Attacks on the validity of the consensus — claims, that is, that the evidence fails to support the basic points — are also properly claims within climate science. As such, they need to be presented to and evaluated by the relevant scientific community through the normal scientific process, including publication in the peer-reviewed scientific research literature. So far, all such claims have failed to convince the appropriate experts in climate science that the consensus is mistaken.

In a way, the NCSE’s last sentence sounds like an appeal to authority.

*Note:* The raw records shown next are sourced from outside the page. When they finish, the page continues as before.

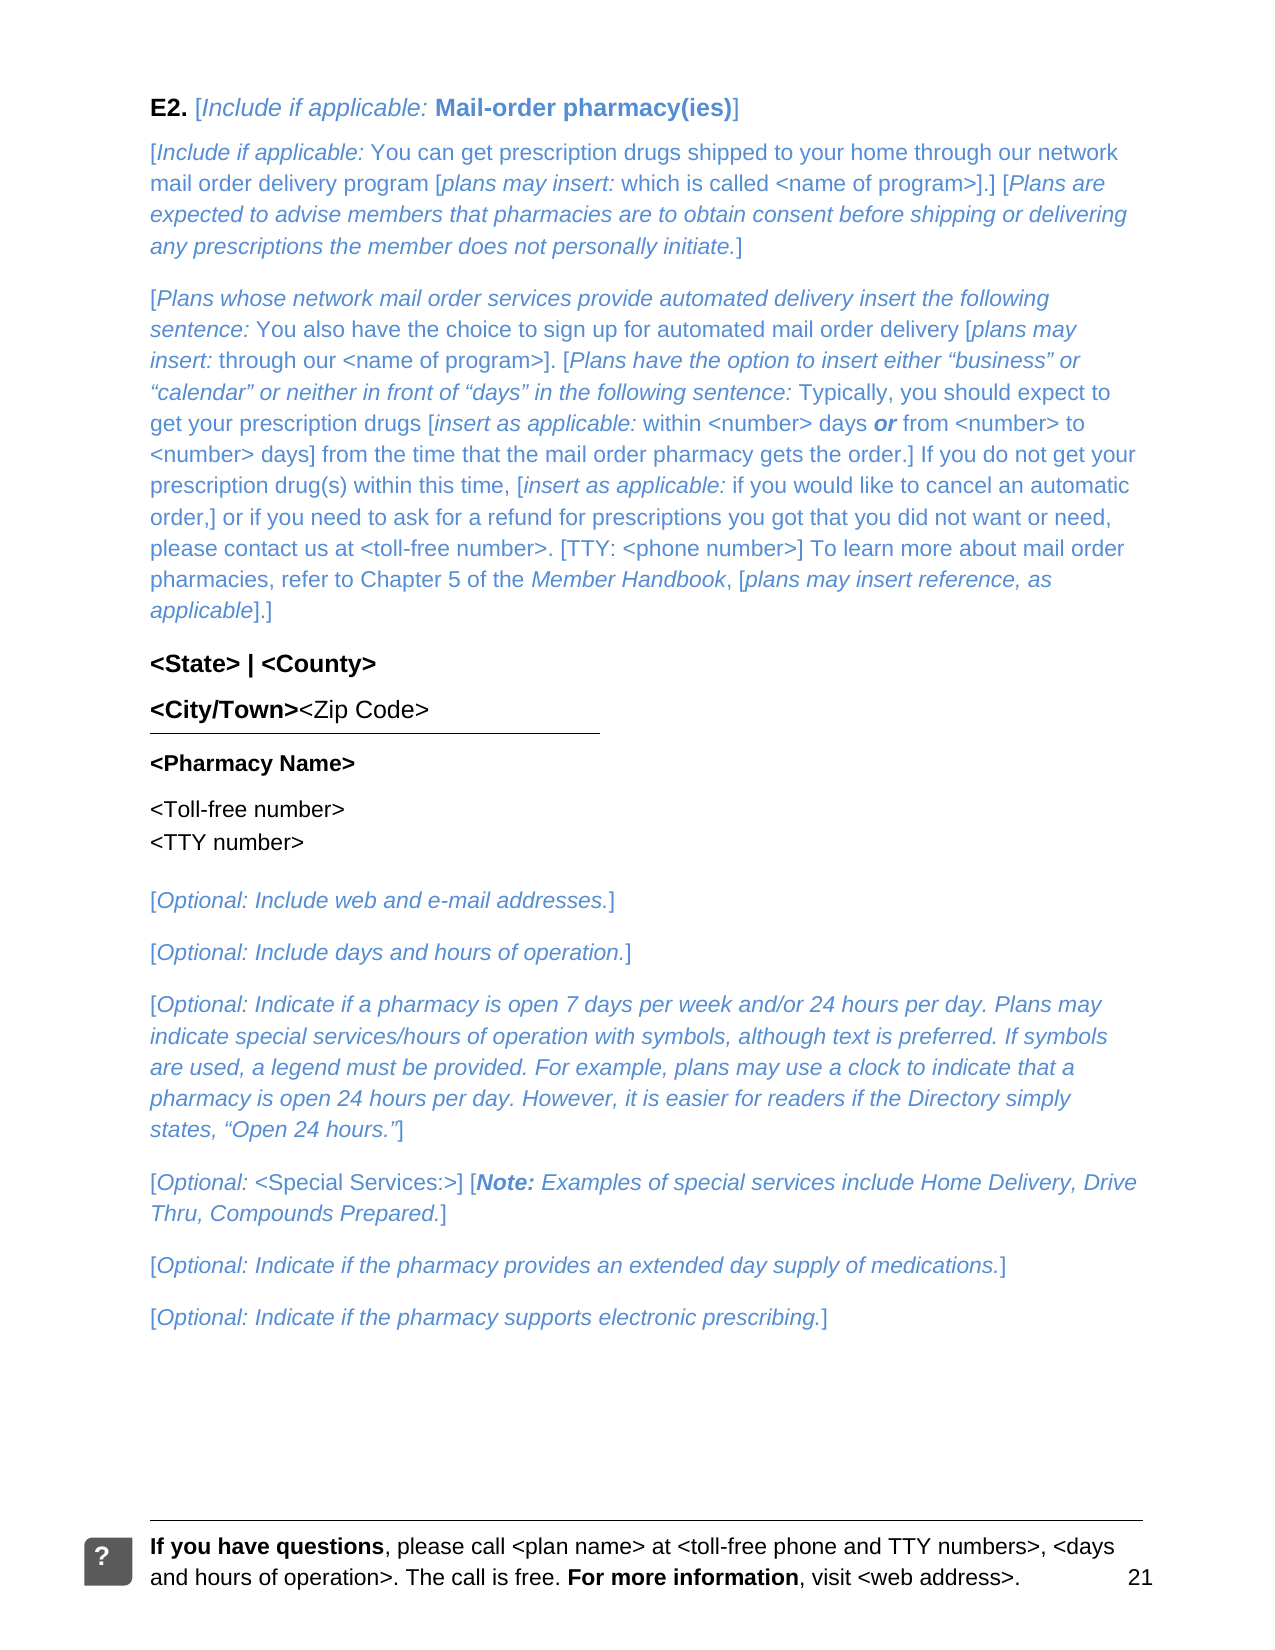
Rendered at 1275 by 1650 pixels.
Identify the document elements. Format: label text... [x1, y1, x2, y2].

text [Optional: <Special Services:>] [Note: Examples of special services include Home Delivery, Drive Thru, Compounds Prepared.] [150, 1165, 1143, 1227]
text [Optional: Include days and hours of operation.] [150, 936, 1143, 967]
text [Include if applicable: You can get prescription drugs shipped to your home through our network mail order delivery program [plans may insert: which is called <name of program>].] [Plans are expected to advise members that pharmacies are to obtain consent before shipping or delivering any prescriptions the member does not personally initiate.] [150, 135, 1143, 260]
text [Plans whose network mail order services provide automated delivery insert the following sentence: You also have the choice to sign up for automated mail order delivery [plans may insert: through our <name of program>]. [Plans have the option to insert either “business” or “calendar” or neither in front of “days” in the following sentence: Typically, you should expect to get your prescription drugs [insert as applicable: within <number> days or from <number> to <number> days] from the time that the mail order pharmacy gets the order.] If you do not get your prescription drug(s) within this time, [insert as applicable: if you would like to cancel an automatic order,] or if you need to ask for a refund for prescriptions you got that you did not want or need, please contact us at <toll-free number>. [TTY: <phone number>] To learn more about mail order pharmacies, refer to Chapter 5 of the Member Handbook, [plans may insert reference, as applicable].] [150, 281, 1143, 625]
text <Toll-free number> <TTY number> [150, 791, 1143, 857]
text <State> | <County> [150, 646, 1143, 679]
text [Optional: Indicate if a pharmacy is open 7 days per week and/or 24 hours per day. Plans may indicate special services/hours of operation with symbols, although text is preferred. If symbols are used, a legend must be provided. For example, plans may use a clock to indicate that a pharmacy is open 24 hours per day. However, it is easier for readers if the Directory simply states, “Open 24 hours.”] [150, 988, 1143, 1144]
text [Optional: Indicate if the pharmacy supports electronic prescribing.] [150, 1300, 1143, 1332]
subtitle E2. [Include if applicable: Mail-order pharmacy(ies)] [150, 89, 1068, 123]
text [Optional: Indicate if the pharmacy provides an extended day supply of medications.] [150, 1248, 1143, 1279]
text <City/Town><Zip Code> [150, 692, 600, 733]
text <Pharmacy Name> [150, 747, 1143, 778]
text [Optional: Include web and e-mail addresses.] [150, 884, 1143, 915]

Anyhow, after summarising Berezow and Hartsfield’s criteria for scientific rigour, Bill Vallicella issues this verdict:

This useful article lists the following five characteristics of science in the strict and eminent sense:

  1. Clearly defined terminology.
  2. Quantifiability.
  3. Highly controlled conditions. “A scientifically rigorous study maintains direct control over as many of the factors that influence the outcome as possible. The experiment is then performed with such precision that any other person in the world, using identical materials and methods, should achieve the exact same result.”
  4. Reproducibility. “A rigorous science is able to reproduce the same result over and over again. Multiple researchers on different continents, cities, or even planets should find the exact same results if they precisely duplicated the experimental conditions.”
  5. Predictability and Testability. “A rigorous science is able to make testable predictions.”

These characteristics set the bar for strict science very high.  For example, is climate science science according to these criteria?  Or is it more of a mishmash of science and leftist ideology? I’ll leave you to ponder that question. Hint: take a close look at #s 3 and 4.

Quote sources

  1. National Center for Science Education (2012). Climate Change is Good Science. Available Last accessed 20th Sep 2014.
  2. Vallicella, B. (2013). Rosenberg’s Definition of Scientism and the Problem of Defining ‘Scientism’. Maverick Philosopher. Available Last accessed 20th Sep 2014.